Brief: Scan the entries below, and for each line that includes the word "validation", make a copy.

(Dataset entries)
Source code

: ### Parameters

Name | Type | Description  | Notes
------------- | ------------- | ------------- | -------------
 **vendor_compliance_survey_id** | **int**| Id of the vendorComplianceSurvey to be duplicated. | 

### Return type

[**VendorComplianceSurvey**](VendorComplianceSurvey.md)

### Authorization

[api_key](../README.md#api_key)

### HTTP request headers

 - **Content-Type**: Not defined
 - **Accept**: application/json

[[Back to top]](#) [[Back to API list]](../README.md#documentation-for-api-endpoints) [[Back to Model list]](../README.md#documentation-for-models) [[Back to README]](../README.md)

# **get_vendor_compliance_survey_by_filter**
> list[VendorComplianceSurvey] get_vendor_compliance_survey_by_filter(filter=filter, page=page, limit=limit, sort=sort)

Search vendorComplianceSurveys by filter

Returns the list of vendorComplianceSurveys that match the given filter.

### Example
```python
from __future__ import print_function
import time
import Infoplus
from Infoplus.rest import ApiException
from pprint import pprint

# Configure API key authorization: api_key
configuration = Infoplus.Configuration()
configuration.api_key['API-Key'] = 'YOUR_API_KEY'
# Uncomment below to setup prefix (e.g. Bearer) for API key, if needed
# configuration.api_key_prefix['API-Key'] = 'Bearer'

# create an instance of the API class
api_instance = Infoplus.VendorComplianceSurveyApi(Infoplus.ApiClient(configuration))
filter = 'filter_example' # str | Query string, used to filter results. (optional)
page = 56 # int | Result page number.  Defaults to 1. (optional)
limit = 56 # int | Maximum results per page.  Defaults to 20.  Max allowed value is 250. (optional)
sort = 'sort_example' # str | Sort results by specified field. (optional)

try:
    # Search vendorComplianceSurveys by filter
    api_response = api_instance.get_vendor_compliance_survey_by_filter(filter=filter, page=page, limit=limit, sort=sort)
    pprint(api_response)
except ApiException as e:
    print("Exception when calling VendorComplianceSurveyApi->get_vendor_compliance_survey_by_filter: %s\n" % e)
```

==

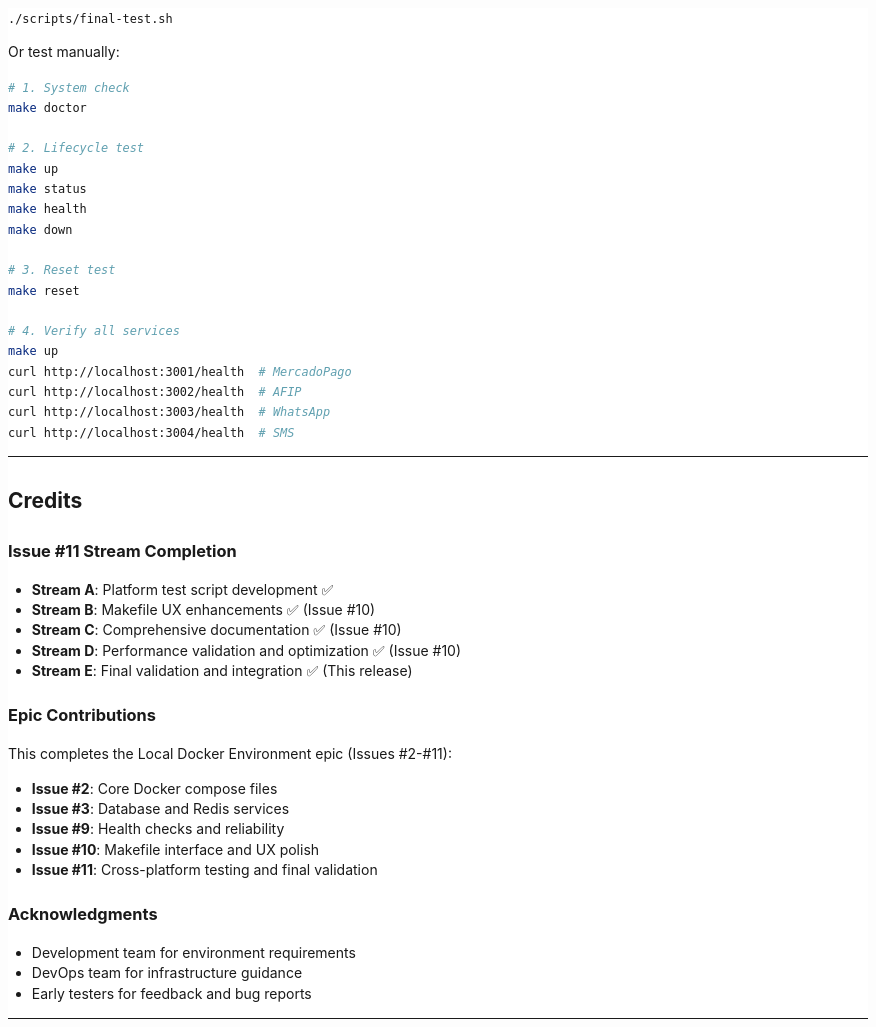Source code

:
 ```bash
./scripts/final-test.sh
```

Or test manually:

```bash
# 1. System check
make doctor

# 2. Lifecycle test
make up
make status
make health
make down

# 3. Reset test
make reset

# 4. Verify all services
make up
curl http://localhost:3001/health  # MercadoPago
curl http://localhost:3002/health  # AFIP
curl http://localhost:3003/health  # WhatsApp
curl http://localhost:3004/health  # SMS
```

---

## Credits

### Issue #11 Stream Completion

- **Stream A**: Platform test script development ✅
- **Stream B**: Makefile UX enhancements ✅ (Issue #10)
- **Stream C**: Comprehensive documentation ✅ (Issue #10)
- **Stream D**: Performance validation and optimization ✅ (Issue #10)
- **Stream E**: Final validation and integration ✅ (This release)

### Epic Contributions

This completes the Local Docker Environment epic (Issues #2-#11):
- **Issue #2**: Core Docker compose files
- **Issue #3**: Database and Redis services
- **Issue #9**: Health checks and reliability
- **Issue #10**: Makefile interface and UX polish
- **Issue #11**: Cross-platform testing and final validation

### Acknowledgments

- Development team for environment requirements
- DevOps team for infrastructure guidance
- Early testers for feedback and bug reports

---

...

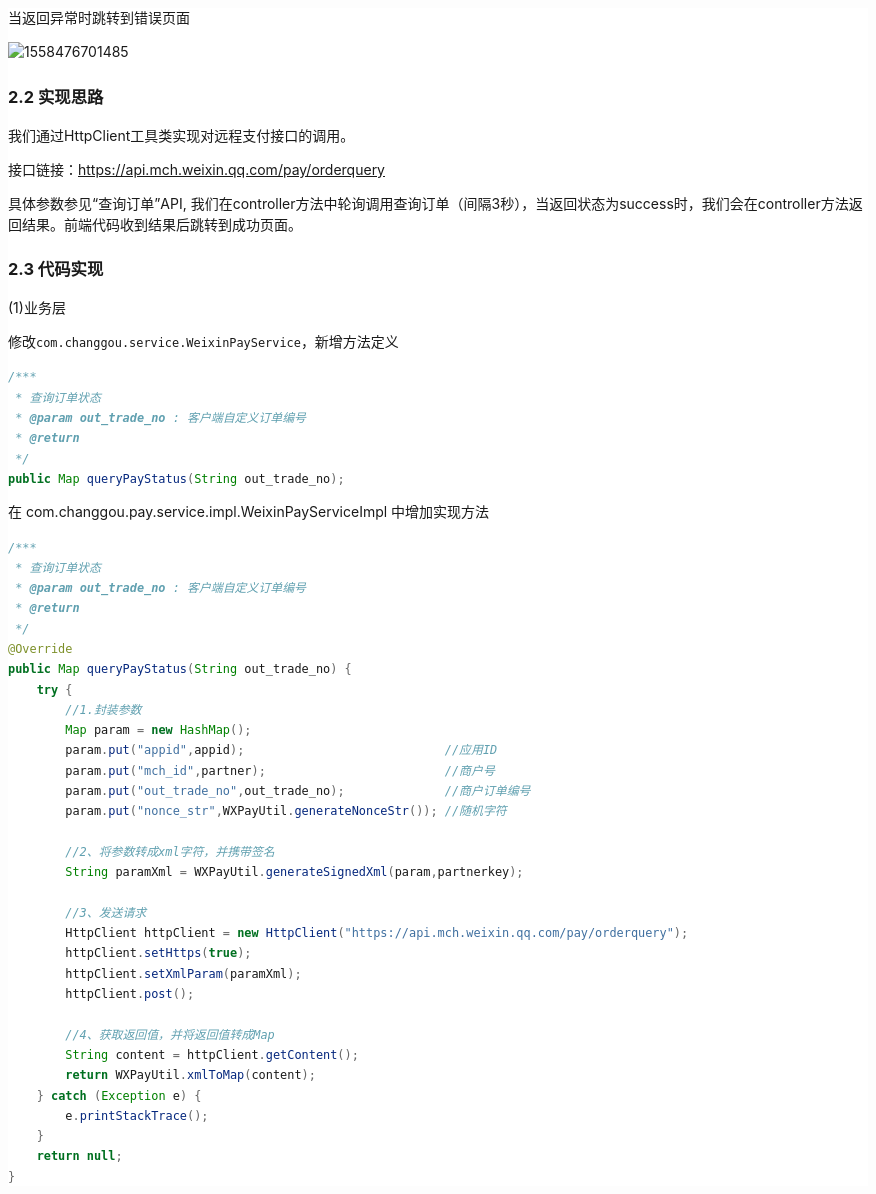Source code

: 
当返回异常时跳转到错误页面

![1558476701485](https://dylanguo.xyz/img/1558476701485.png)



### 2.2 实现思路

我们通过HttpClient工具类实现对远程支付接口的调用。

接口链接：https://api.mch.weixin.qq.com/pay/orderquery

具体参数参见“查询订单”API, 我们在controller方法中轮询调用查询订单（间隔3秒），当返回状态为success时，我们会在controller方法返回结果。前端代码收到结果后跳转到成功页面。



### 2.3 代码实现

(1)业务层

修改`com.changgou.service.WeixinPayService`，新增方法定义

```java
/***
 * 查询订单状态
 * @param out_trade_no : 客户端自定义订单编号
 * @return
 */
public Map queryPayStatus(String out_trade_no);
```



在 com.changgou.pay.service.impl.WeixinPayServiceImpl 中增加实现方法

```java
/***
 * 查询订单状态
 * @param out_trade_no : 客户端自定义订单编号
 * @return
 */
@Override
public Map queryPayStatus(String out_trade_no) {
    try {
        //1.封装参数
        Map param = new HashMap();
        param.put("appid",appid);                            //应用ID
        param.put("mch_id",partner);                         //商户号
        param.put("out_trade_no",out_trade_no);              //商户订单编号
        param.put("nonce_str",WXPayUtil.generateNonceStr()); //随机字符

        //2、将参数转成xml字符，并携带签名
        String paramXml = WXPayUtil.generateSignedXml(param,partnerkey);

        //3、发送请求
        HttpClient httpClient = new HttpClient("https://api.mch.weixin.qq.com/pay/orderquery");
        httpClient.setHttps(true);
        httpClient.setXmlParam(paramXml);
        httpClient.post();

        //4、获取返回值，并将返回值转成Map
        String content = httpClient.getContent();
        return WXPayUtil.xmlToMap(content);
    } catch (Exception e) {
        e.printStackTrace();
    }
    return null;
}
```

Written response:
- **Stream D**: Performance validation and optimization ✅ (Issue #10)
- **Stream E**: Final validation and integration ✅ (This release)
- **Issue #11**: Cross-platform testing and final validation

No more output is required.